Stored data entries
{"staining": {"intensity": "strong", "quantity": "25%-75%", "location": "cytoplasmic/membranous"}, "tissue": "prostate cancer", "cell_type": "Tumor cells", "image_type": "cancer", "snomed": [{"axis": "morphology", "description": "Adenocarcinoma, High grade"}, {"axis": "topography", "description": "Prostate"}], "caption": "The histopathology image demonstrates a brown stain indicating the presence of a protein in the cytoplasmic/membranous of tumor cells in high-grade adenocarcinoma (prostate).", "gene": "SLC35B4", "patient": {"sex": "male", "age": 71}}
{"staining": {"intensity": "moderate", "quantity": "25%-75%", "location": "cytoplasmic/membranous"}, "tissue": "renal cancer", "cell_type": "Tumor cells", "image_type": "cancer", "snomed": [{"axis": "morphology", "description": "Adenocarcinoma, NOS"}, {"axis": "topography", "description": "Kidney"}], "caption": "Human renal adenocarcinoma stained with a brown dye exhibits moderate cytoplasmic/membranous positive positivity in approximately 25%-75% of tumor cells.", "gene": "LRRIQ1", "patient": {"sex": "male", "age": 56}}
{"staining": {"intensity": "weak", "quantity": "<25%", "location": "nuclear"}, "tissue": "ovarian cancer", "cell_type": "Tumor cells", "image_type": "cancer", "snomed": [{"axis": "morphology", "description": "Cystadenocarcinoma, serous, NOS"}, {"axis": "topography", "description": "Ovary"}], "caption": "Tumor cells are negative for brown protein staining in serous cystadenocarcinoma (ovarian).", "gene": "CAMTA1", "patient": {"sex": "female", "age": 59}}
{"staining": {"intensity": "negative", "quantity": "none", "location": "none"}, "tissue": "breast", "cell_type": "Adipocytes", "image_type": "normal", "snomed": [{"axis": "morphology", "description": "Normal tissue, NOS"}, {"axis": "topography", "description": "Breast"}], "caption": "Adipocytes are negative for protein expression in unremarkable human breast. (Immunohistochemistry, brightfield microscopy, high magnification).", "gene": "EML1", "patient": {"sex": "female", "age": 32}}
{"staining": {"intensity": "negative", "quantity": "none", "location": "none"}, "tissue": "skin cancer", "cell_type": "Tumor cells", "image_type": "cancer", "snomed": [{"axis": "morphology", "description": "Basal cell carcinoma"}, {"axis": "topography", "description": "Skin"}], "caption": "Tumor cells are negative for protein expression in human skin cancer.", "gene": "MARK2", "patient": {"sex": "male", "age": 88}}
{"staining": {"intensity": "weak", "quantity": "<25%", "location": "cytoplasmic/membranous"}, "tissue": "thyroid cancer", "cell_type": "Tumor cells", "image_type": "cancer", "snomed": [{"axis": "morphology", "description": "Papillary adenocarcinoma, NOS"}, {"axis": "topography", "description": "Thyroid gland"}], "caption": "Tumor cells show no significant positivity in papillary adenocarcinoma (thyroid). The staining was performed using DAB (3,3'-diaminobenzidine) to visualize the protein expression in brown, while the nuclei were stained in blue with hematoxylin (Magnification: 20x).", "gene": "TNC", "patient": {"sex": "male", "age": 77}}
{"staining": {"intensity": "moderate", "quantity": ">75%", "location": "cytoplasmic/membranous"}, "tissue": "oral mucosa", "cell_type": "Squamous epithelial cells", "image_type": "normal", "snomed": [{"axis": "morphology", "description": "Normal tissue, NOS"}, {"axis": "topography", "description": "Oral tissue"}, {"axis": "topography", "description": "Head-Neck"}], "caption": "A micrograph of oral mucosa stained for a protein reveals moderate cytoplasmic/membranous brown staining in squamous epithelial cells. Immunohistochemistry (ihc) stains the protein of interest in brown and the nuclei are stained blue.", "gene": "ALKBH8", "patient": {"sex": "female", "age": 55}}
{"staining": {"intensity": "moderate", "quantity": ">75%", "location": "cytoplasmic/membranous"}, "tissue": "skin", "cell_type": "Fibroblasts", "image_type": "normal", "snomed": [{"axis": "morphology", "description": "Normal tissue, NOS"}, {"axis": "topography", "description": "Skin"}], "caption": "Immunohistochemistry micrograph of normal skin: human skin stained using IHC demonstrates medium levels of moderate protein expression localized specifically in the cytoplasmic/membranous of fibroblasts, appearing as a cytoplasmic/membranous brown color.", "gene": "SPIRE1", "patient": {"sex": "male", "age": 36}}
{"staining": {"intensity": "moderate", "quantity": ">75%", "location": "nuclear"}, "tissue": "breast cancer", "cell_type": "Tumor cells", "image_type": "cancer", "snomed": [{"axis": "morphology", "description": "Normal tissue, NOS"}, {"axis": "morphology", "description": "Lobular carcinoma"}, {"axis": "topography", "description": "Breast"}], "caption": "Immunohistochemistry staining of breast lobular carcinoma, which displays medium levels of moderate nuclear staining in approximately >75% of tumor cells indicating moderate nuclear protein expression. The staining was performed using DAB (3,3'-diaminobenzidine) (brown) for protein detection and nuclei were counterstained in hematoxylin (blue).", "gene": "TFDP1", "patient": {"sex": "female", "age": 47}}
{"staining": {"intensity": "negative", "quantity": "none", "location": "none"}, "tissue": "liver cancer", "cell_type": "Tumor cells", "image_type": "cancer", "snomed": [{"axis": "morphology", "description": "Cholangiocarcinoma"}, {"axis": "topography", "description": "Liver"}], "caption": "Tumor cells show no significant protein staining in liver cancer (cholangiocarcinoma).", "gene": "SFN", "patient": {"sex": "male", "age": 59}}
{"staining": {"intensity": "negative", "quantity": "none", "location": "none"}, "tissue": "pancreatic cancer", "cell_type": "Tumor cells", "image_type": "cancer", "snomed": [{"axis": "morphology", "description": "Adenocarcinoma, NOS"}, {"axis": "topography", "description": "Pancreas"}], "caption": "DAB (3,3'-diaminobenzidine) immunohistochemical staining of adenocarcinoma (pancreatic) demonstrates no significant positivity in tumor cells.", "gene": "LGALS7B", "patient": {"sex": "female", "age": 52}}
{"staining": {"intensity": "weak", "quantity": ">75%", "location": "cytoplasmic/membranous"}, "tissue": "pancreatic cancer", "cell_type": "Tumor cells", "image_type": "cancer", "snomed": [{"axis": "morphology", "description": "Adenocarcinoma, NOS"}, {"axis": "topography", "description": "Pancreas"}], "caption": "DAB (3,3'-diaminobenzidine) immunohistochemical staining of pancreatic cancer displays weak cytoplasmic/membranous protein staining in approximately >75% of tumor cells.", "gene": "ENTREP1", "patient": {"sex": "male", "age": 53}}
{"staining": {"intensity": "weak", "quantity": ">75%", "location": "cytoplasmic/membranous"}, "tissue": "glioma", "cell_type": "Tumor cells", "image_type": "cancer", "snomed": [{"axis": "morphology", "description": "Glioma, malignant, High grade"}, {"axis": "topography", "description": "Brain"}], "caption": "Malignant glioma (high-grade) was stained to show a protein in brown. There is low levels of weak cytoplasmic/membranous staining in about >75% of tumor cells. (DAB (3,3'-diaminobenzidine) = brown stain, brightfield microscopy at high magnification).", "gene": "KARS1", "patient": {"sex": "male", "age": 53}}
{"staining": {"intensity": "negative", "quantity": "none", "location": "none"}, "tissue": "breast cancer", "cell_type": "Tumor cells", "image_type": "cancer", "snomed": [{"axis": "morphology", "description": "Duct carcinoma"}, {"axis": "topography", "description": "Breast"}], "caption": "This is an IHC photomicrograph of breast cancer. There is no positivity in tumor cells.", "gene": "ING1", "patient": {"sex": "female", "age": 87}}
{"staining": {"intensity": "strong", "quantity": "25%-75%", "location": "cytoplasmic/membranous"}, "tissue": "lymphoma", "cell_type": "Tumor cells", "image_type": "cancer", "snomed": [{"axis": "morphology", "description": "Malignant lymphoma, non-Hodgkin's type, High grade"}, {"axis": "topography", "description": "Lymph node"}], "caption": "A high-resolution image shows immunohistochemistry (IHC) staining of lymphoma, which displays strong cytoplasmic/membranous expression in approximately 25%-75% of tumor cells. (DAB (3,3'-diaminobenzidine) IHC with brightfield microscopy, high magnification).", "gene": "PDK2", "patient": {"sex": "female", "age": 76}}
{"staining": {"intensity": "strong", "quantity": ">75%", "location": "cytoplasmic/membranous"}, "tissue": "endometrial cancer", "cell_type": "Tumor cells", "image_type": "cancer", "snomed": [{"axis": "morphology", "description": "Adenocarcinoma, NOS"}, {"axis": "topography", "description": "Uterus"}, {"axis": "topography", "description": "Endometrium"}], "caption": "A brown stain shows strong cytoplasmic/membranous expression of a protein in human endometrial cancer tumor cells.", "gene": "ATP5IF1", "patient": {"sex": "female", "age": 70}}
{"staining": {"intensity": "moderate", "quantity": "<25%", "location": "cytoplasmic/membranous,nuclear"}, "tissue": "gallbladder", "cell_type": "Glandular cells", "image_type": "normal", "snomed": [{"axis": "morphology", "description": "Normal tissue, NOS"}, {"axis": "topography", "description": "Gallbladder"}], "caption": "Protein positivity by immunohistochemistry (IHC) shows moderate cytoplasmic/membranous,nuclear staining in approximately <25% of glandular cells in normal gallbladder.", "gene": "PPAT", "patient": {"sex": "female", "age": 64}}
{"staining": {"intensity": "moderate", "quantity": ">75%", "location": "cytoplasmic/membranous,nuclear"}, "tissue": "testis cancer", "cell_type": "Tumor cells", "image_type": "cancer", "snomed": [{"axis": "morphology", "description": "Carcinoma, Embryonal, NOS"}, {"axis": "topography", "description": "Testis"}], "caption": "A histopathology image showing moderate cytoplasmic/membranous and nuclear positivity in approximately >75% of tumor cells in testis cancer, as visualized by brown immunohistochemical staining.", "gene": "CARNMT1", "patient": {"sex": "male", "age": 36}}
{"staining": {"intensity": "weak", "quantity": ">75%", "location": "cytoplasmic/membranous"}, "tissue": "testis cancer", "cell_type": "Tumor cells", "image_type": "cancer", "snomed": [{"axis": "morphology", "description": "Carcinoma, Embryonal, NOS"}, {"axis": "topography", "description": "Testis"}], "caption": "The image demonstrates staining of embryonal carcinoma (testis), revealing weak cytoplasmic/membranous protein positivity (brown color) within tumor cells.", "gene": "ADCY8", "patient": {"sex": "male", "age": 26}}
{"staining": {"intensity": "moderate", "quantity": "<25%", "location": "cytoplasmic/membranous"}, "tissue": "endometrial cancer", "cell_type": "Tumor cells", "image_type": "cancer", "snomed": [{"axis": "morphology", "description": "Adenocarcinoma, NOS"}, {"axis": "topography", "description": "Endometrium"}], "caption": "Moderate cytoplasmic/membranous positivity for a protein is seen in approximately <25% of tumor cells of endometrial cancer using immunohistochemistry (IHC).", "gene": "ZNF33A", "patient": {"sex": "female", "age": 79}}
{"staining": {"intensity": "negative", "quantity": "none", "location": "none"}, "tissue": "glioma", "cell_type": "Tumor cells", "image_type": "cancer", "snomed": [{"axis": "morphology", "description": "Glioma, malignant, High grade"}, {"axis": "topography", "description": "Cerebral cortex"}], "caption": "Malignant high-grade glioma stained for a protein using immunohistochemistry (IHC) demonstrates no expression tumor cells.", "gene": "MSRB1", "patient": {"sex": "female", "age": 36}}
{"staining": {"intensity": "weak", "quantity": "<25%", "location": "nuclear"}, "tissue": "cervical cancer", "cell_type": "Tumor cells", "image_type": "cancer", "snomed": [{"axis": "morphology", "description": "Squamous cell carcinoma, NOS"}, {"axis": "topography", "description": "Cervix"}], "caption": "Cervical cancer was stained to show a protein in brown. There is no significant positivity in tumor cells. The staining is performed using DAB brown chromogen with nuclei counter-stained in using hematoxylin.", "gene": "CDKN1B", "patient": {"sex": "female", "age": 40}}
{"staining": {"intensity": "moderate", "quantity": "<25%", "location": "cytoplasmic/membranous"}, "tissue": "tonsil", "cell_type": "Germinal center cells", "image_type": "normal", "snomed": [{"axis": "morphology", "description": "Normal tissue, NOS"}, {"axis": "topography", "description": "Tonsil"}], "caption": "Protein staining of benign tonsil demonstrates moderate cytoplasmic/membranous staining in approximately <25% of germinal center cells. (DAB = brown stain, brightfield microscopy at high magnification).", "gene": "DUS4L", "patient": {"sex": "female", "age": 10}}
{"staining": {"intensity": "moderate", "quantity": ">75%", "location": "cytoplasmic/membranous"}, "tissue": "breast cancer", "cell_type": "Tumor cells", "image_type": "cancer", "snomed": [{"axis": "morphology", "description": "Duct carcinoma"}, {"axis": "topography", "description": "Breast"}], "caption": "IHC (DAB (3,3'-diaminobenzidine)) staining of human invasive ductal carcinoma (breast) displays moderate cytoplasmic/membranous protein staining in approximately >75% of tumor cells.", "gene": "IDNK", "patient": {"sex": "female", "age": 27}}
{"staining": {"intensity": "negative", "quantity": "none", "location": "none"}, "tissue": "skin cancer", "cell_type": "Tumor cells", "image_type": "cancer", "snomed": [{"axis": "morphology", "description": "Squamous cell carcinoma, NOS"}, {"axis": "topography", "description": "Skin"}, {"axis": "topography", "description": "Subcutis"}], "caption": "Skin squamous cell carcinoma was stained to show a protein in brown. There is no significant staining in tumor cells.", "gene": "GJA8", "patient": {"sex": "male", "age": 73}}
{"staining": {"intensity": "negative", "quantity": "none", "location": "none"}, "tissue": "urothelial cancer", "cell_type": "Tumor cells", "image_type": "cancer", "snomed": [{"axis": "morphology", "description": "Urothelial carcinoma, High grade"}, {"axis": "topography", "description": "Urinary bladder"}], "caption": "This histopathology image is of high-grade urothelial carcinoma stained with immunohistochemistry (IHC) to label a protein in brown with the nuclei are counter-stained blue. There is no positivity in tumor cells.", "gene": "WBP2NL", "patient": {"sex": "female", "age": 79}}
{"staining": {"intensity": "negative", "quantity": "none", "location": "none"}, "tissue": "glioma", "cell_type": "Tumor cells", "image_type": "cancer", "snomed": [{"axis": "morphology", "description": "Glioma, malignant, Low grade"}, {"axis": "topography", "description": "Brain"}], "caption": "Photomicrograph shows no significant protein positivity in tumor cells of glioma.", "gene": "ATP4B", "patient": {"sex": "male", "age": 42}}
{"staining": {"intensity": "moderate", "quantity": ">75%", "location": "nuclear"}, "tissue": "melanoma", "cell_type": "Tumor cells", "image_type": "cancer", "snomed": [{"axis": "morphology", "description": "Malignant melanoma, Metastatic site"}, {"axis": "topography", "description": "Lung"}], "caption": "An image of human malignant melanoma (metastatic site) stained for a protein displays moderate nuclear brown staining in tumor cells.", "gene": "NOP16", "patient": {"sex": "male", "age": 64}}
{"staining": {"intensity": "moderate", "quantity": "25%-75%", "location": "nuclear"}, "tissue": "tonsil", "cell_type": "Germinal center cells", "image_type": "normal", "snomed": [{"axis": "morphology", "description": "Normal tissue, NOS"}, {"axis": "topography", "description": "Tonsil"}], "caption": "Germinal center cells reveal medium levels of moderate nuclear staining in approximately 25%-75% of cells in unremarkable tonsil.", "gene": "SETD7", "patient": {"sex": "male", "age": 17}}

What to work on: All that should be written out is the stretch of lines above between the one holding "glioma (high-grade) was" and the one holding "an IHC photomicrograph", inclusive, exactly as given.

Answer to this task:
{"staining": {"intensity": "weak", "quantity": ">75%", "location": "cytoplasmic/membranous"}, "tissue": "glioma", "cell_type": "Tumor cells", "image_type": "cancer", "snomed": [{"axis": "morphology", "description": "Glioma, malignant, High grade"}, {"axis": "topography", "description": "Brain"}], "caption": "Malignant glioma (high-grade) was stained to show a protein in brown. There is low levels of weak cytoplasmic/membranous staining in about >75% of tumor cells. (DAB (3,3'-diaminobenzidine) = brown stain, brightfield microscopy at high magnification).", "gene": "KARS1", "patient": {"sex": "male", "age": 53}}
{"staining": {"intensity": "negative", "quantity": "none", "location": "none"}, "tissue": "breast cancer", "cell_type": "Tumor cells", "image_type": "cancer", "snomed": [{"axis": "morphology", "description": "Duct carcinoma"}, {"axis": "topography", "description": "Breast"}], "caption": "This is an IHC photomicrograph of breast cancer. There is no positivity in tumor cells.", "gene": "ING1", "patient": {"sex": "female", "age": 87}}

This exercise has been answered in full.